* [DOCUMENT TEXT]:

Mad Max

The first thing you notice about Mad Max is how much it hurts. The action is incredibly cool but also viscerally real. It’s like Raiders of the Lost Ark and Unforgiven jumped into Dr. Brundel's telepods and out came this mean mofo totally unlike anything else. For example in one scene Max runs a biker off the road. In an ordinary movie that wouldn't even be worth mention, bigger and better destruction up ahead. This however, is not a kind of film, this is Mad Max, a beast all of its own, it savors every single slow mo piece of destruction in a way that would make Sam Peckinpah blush. In this film the biker flies off the bike, sails through the air and hits the road, his body flailing like a rag doll as he skids for about fifty yards, finally just when you thinks its over the wayward cycle comes skidding up behind him smacking his head HARD a sickening crack fills the soundtrack and the biker is dead. All done in one unbroken slow mo take. THEN onto better destruction. Does enjoying this make me an arm chair sadist? I don't think so. The main joy of "motion" pictures after all is the motion, the utter joy of watching things move in a way they shouldn't be able to in real life. If we hold that to be true, I have to say that Mad Max puts bodies in motion better then any other movie ever made.

* [DATA EXTRACT]:
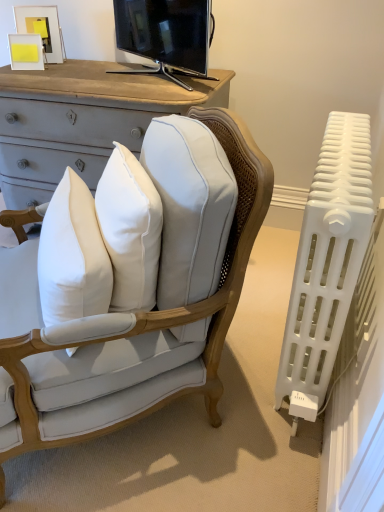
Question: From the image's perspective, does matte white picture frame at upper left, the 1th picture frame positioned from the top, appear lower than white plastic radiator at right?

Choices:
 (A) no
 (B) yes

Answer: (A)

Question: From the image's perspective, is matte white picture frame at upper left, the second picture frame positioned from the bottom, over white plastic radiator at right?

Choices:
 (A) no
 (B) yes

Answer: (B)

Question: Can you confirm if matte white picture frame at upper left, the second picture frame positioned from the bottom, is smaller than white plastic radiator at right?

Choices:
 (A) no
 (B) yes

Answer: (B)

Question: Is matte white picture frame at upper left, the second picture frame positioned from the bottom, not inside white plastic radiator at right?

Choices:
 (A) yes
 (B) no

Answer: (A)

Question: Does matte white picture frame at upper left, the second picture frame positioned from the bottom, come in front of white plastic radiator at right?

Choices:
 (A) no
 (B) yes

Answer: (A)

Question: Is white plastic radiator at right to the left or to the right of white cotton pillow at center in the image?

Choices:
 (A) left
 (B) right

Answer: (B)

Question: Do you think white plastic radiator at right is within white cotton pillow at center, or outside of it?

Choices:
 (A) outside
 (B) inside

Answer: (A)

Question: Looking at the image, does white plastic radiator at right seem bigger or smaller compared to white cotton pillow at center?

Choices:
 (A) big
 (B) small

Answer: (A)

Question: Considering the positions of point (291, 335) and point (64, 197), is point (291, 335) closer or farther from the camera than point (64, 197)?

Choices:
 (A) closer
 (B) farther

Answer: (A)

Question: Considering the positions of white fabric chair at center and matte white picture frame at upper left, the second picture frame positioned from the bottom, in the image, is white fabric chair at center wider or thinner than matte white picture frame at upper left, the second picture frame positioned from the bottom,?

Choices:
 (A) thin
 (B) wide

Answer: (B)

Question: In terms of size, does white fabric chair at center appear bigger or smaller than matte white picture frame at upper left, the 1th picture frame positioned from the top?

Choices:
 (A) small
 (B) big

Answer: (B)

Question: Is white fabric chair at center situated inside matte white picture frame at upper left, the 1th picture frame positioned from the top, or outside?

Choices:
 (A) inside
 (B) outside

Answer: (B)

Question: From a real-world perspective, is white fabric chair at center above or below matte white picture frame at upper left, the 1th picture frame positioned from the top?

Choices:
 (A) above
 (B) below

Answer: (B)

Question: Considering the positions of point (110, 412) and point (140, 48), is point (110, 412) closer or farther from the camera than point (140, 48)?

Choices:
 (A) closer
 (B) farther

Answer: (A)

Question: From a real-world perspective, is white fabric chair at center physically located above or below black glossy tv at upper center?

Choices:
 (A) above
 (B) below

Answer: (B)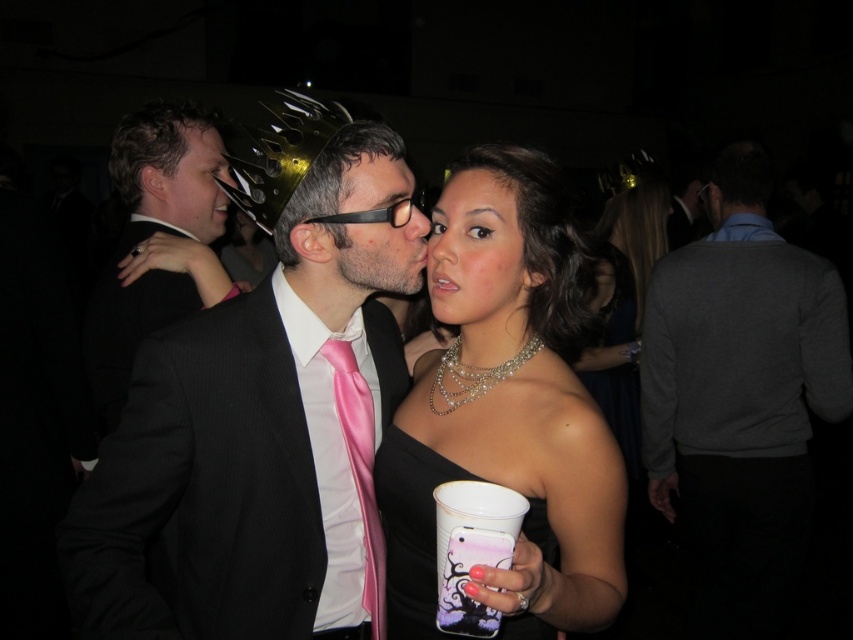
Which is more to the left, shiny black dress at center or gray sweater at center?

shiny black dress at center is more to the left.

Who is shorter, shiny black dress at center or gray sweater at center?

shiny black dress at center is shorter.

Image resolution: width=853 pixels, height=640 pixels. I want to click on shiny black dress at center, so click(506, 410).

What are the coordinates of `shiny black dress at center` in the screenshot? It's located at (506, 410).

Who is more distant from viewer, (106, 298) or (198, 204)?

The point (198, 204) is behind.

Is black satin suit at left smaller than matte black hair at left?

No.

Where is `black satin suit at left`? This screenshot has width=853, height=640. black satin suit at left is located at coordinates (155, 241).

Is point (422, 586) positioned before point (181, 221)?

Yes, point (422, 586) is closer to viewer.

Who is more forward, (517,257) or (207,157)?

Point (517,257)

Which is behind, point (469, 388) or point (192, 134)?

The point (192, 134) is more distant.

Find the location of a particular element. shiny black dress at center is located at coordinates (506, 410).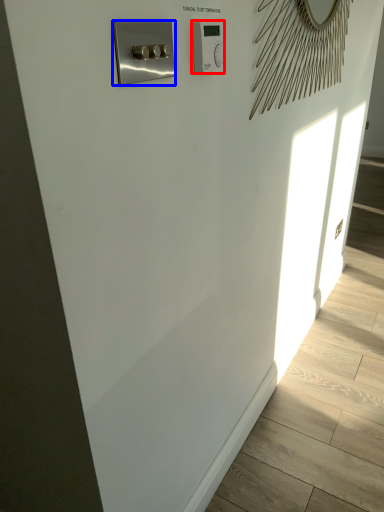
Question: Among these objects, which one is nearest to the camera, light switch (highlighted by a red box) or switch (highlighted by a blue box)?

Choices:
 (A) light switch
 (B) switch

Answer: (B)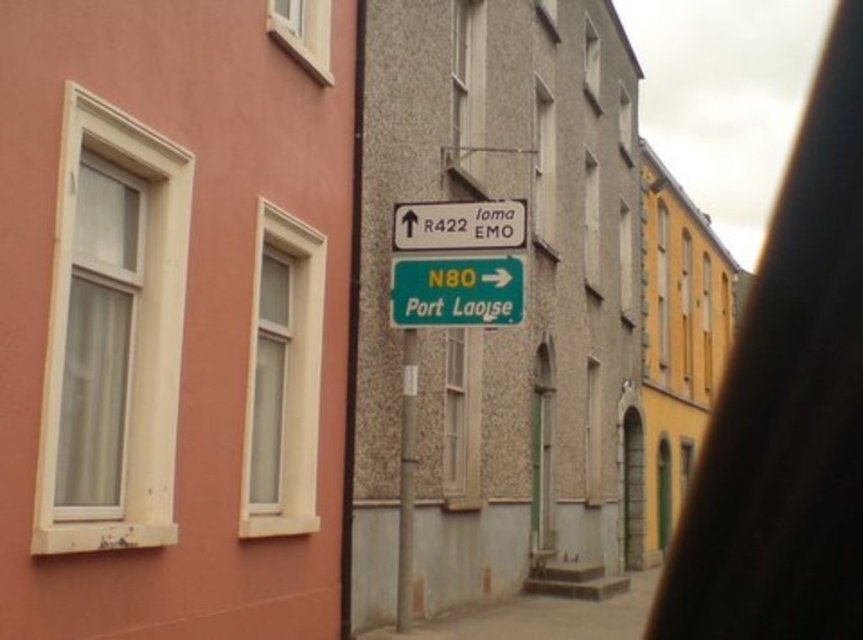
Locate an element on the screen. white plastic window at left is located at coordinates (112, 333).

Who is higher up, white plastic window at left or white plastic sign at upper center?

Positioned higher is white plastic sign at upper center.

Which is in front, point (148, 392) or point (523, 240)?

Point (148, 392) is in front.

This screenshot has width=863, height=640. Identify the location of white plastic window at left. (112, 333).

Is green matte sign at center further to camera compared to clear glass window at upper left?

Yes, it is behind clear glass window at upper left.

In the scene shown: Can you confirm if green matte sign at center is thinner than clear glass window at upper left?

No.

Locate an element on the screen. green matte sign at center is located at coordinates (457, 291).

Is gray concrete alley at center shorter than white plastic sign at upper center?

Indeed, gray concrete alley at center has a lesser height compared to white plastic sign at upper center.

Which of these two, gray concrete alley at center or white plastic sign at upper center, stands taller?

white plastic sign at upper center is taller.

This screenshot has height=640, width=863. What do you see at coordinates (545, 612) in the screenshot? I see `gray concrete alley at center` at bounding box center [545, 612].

* [THINGS TO DO]:
A. In the Mad Max review, how far does the biker skid after hitting the road?
B. Carry on the Mad Max review from its final sentence, in the same voice.

* [RESPONSES TO THE EXERCISE]:
A. About fifty yards.

B.
MGM has put together a nice package for this movie, an entertaining commentary, a nice trivia track, two better then average documentaries, and the usual trailers and TV spots. It’s nice to see a company actually respect such a cult classic (cough Harold and Maudecough), and I've got three words for them, The Road Warrior. It’s even better than this one and is the kind of movie that an incredibly cool package could be built around. Do it. Now.

The plot in itself is not that special. Max is a cop. Max kills member of bike gang. Bike gang messes up Max's life. Max ends bike gangs life. That's about it. Like I said the plot isn't that great, it’s the things that center around the plot that are awesome (action!).

Many people remark about how realistic the action looks. Well that's because it basically is real. What you see is truly what was done. Mad Max was made for a little under 100,000 dollars. They didn't have the money to add hover tanks and such nonsense to their chases. What they did do was buy junk cars, take other junk cars, buckle their safety belt and basically hit them at full speed. There really isn't alot of trick photography here. When in the opening scene you witness a van (the directors own) get reduced to the size of a beer can you're watching the real thing and that makes all the difference. The action outside of the car is great too. One iconic scene involving a shot gun agonizing inches away and two speeding motorcycles is just outside of classic. The opening scene is especially worth note, a car chase surpassed only by The Road Warrior, T2, and Matrix Reloaded, which features a fleet of police cars in pursuit of a very angry AC/DC fan.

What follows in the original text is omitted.